La chute de Saïgon, il y a 40 ans
- Un jour ou l’autre, il faudra qu’il y ait la guerre, on le sait bien. On n’aime pas ça, mais on ne sait pas quoi faire, on dit : « c’est le destin ». Tant pis pour le Sud, c’était pourtant bien, on aurait pu vivre, plus d’un million d’années et toujours en été. (Nino Ferrer Paroles, Le Sud) Photo wikimedia.org
La chute de Saïgon, ou « libération de Saïgon » pour les communistes, est la prise de cette ville alors capitale de la République du Viêt Nam (Sud-Viêt Nam) par l'armée populaire vietnamienne le 30 avril 1975. C'est la fin de la guerre du Viêt Nam et l'amorce de la réunification officielle du Viêt Nam sous le régime communiste.
Début avril 1975, la région de Saïgon est encerclée. Après deux semaines de combat acharné à Xuân Lộc, dernier verrou de Saïgon, où la 18e division de l'ARVN tente d'enrayer la progression communiste, le président Nguyễn Văn Thiệu démissionne le 21 avril et est remplacé par le vice-président Trần Văn Hương, lui-même remplacé le 28 avril par Dương Văn Minh, surnommé « le Président de 3 jours ». Les troupes nord-vietnamiennes sont alors aux portes de Saïgon.

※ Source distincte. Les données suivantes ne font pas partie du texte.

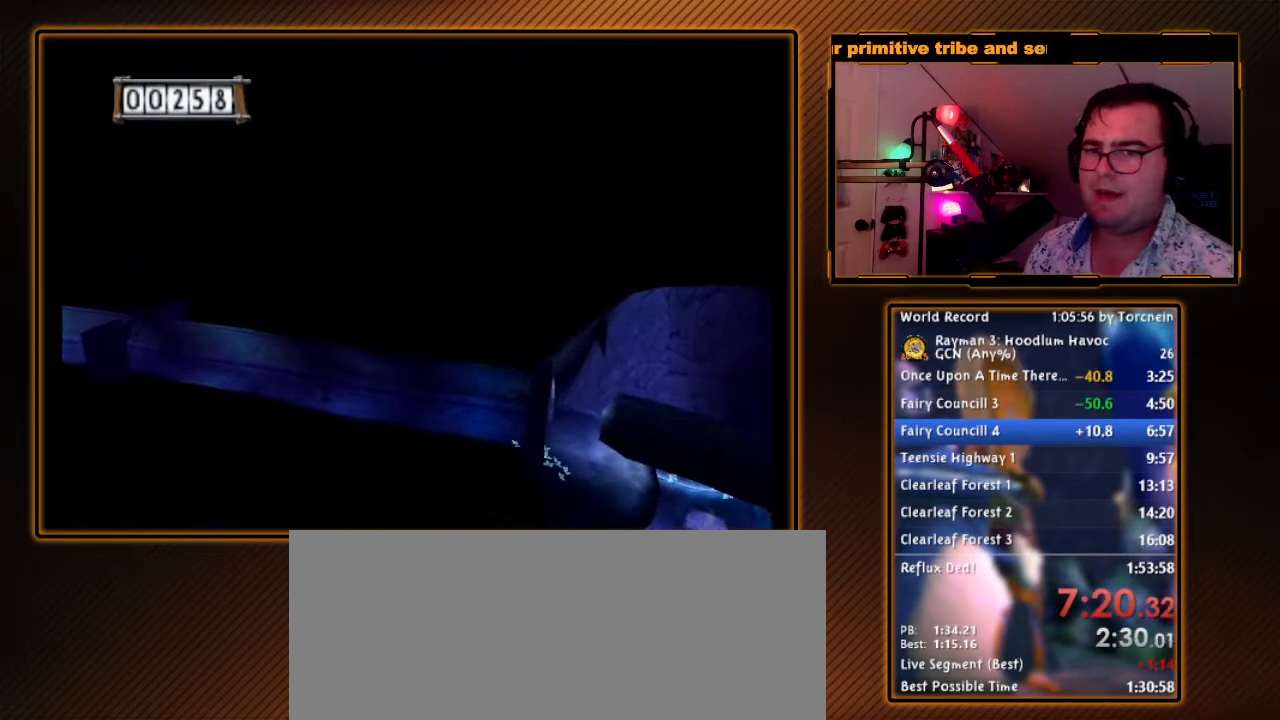
{"buttons": ["A"], "left_stick": "up", "right_stick": "center", "events": []}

Le 30 avril, elles entrent et rebaptisent la ville en Hô-Chi-Minh-Ville, en l'honneur de celui qui s'était fait appeler Hô Chi Minh (1890 - 1969), dont le pseudonyme signifie « Celui qui éclaire » et qui avait été le fondateur du Parti communiste vietnamien et de la République démocratique du Viêt Nam après s'être formé en France, tout comme Zhou Enlai, le numéro 2 chinois à l'époque de Mao, ou Pol Pot le Khmer rouge. On, ne vantera jamais assez l'influence de la culture Française.

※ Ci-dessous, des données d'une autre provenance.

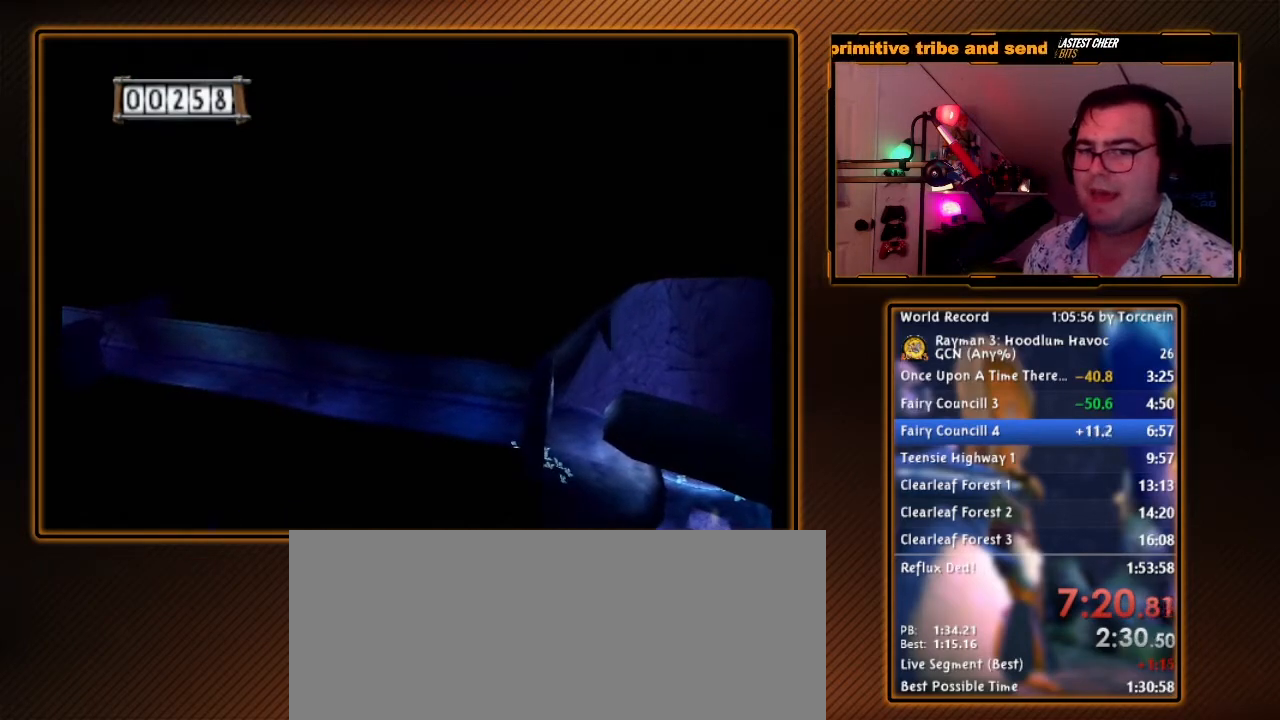
{"buttons": ["A"], "left_stick": "up", "right_stick": "center", "events": []}
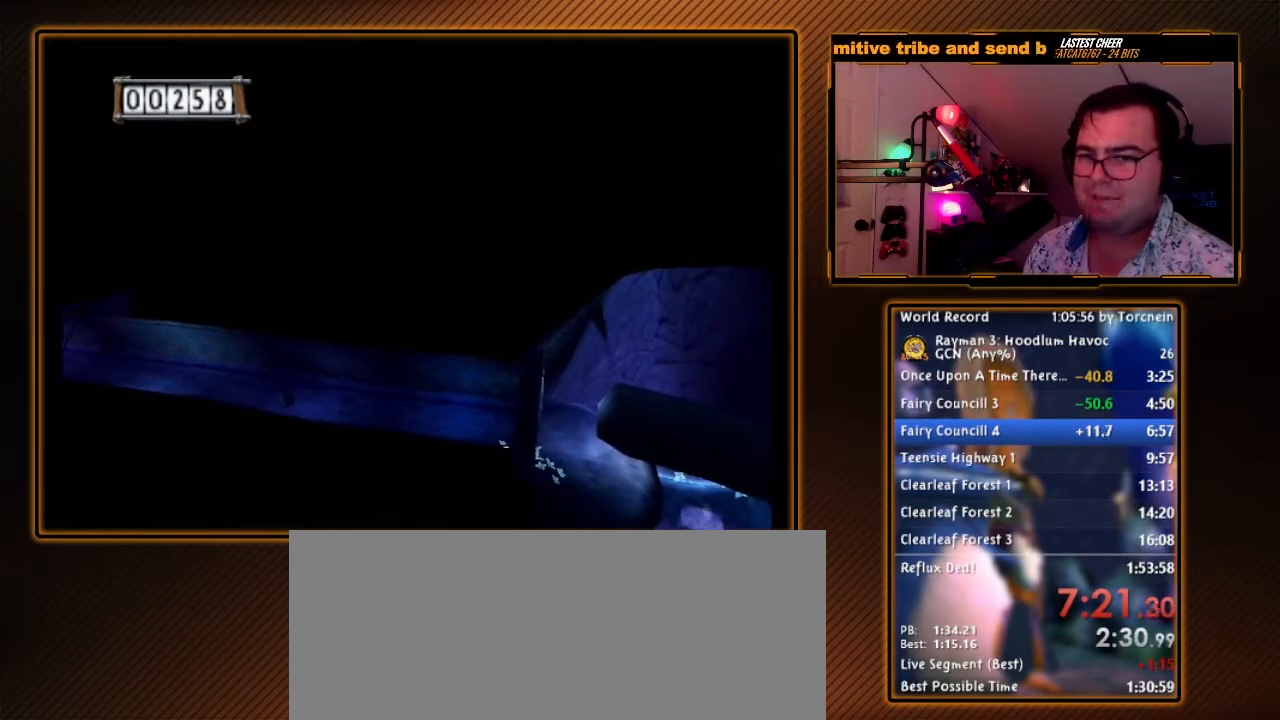
{"buttons": ["A"], "left_stick": "up", "right_stick": "center", "events": []}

Depuis le balcon de l'appartement du 3ème étage de Cholon, banlieue où se regroupe une forte communauté d'origine chinoise, « elle » jette un œil mais elle se fait rappeler à l'ordre par son père. Les balles perdues ne le sont pas pour tout le monde. Et en bas dans la rue, des voitures passent en klaxonnant avec des hommes à bord, le fusil à la main, le doigt sur la gâchette, en criant et en tirant à tout va, comme si leur équipe sportive venait de gagner une finale.
Si l'on se penchait pour les dévisager, on parierait qu'ils viennent au secours de la victoire et qu'ils ne portaient pas le VietCong dans leur cœur ni le VietMinh dans leurs petits papiers. Comme les pétards du nouvel an chassent les mauvais esprits, leurs détonations sont destinées à faire fuir tout soupçon d'attachement au régime qui s'est effondré.
Pas d'arme lourde dans ces rues. Ce n'est qu'au centre de la capitale qu'on est assuré de rencontrer des tanks stationnés au centre des artères, comme des arcs de triomphe qui proclament la victoire du Nord sur le Sud.
« Elle » ne pourra plus regarder "missions impossibles" à la télévision en version originale sans sous-titre avec ses nombreux frères et soeurs. Ses parents ne désiraient pas une nombreuses progéniture mais la contraception était interdite. Le devoir de devenir chair à canon pour les garçons primait le droit des femmes à disposer librement de leur corps.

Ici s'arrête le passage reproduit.